MacGruder returned his attention to Maria and Henry—who by now had slid down into a seated position. He’d recovered a little of his coloring, but still looked weak. “Do either of you know how far this gas can travel? How much space it can cover?”

Maria put her hand on Henry’s shoulder. “No one knows. It’ll roam like a cloud, killing everything it touches until it dissipates.”

The captain looked mad enough to chew nails and spit tacks. But he couldn’t afford to lose his temper in front of his men, not at a moment like this, when the nervous chatter was whispering its way to a crescendo of frightened soldiers, the rumor fleeing back and forth along the caravan to anyone who wasn’t present to witness the exchange.

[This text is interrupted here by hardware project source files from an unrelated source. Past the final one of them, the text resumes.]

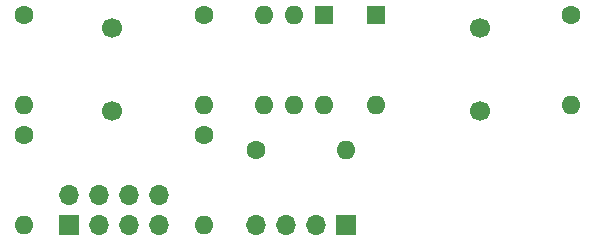
<source format=gbr>
%TF.GenerationSoftware,KiCad,Pcbnew,(5.1.9)-1*%
%TF.CreationDate,2022-02-01T09:31:05-08:00*%
%TF.ProjectId,midi_in_out_dev,6d696469-5f69-46e5-9f6f-75745f646576,1.0*%
%TF.SameCoordinates,Original*%
%TF.FileFunction,Soldermask,Bot*%
%TF.FilePolarity,Negative*%
%FSLAX46Y46*%
G04 Gerber Fmt 4.6, Leading zero omitted, Abs format (unit mm)*
G04 Created by KiCad (PCBNEW (5.1.9)-1) date 2022-02-01 09:31:05*
%MOMM*%
%LPD*%
G01*
G04 APERTURE LIST*
%ADD10O,1.700000X1.700000*%
%ADD11R,1.700000X1.700000*%
%ADD12R,1.600000X1.600000*%
%ADD13O,1.600000X1.600000*%
%ADD14C,1.700000*%
%ADD15C,1.600000*%
G04 APERTURE END LIST*
D10*
%TO.C,REF\u002A\u002A*%
X48260000Y-40005000D03*
X48260000Y-42545000D03*
X45720000Y-40005000D03*
X45720000Y-42545000D03*
X43180000Y-40005000D03*
X43180000Y-42545000D03*
X40640000Y-40005000D03*
D11*
X40640000Y-42545000D03*
%TD*%
D12*
%TO.C,1N4148*%
X66675000Y-24765000D03*
D13*
X66675000Y-32385000D03*
%TD*%
D14*
%TO.C,J1*%
X44340000Y-32865000D03*
X44340000Y-25865000D03*
%TD*%
%TO.C,J2*%
X75455000Y-25865000D03*
X75455000Y-32865000D03*
%TD*%
D11*
%TO.C,G  TX  RX  +*%
X64135000Y-42545000D03*
D10*
X61595000Y-42545000D03*
X59055000Y-42545000D03*
X56515000Y-42545000D03*
%TD*%
D15*
%TO.C,10\u03A9*%
X36830000Y-24765000D03*
D13*
X36830000Y-32385000D03*
%TD*%
%TO.C,220\u03A9*%
X36830000Y-42545000D03*
D15*
X36830000Y-34925000D03*
%TD*%
%TO.C,33\u03A9*%
X52070000Y-24765000D03*
D13*
X52070000Y-32385000D03*
%TD*%
%TO.C,220\u03A9*%
X52070000Y-42545000D03*
D15*
X52070000Y-34925000D03*
%TD*%
%TO.C,220\u03A9*%
X83185000Y-24765000D03*
D13*
X83185000Y-32385000D03*
%TD*%
%TO.C,270\u03A9*%
X64135000Y-36195000D03*
D15*
X56515000Y-36195000D03*
%TD*%
D12*
%TO.C,H11L1*%
X62230000Y-24765000D03*
D13*
X57150000Y-32385000D03*
X59690000Y-24765000D03*
X59690000Y-32385000D03*
X57150000Y-24765000D03*
X62230000Y-32385000D03*
%TD*%
M02*

</source>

“All right,” he said, his teeth grinding against the words. “Apparently we don’t have time to fulfill our mission objective; we’ll never make the air base in Atlanta with this cargo, not now. These guys,” he said, with regards to Frankum and his crew, “aren’t going anywhere without us. And we’re not going anywhere without them. Evans,” he said to a uniformed soldier standing by. “Get me that map from the front car. We’ve got to find someplace to dump this. Sanders—” He signaled someone else. “As per my original request, I want these three tied up and stuck in the crawler with the bomb.”

“But Captain—”

“Not another word out of you. We don’t have time to wait for Bradley, which means we’re acting on faith. Now, the rest of you—in teams, as we talked about before—start digging. We need those wheels free in less time than it’d take you piss by the road, or else we’re all dead men.” He turned to Maria and Henry, then gave Henry a second, appraising gaze. “He’s not looking so well. We don’t have a doctor, but we can put him in a cart so he can rest.”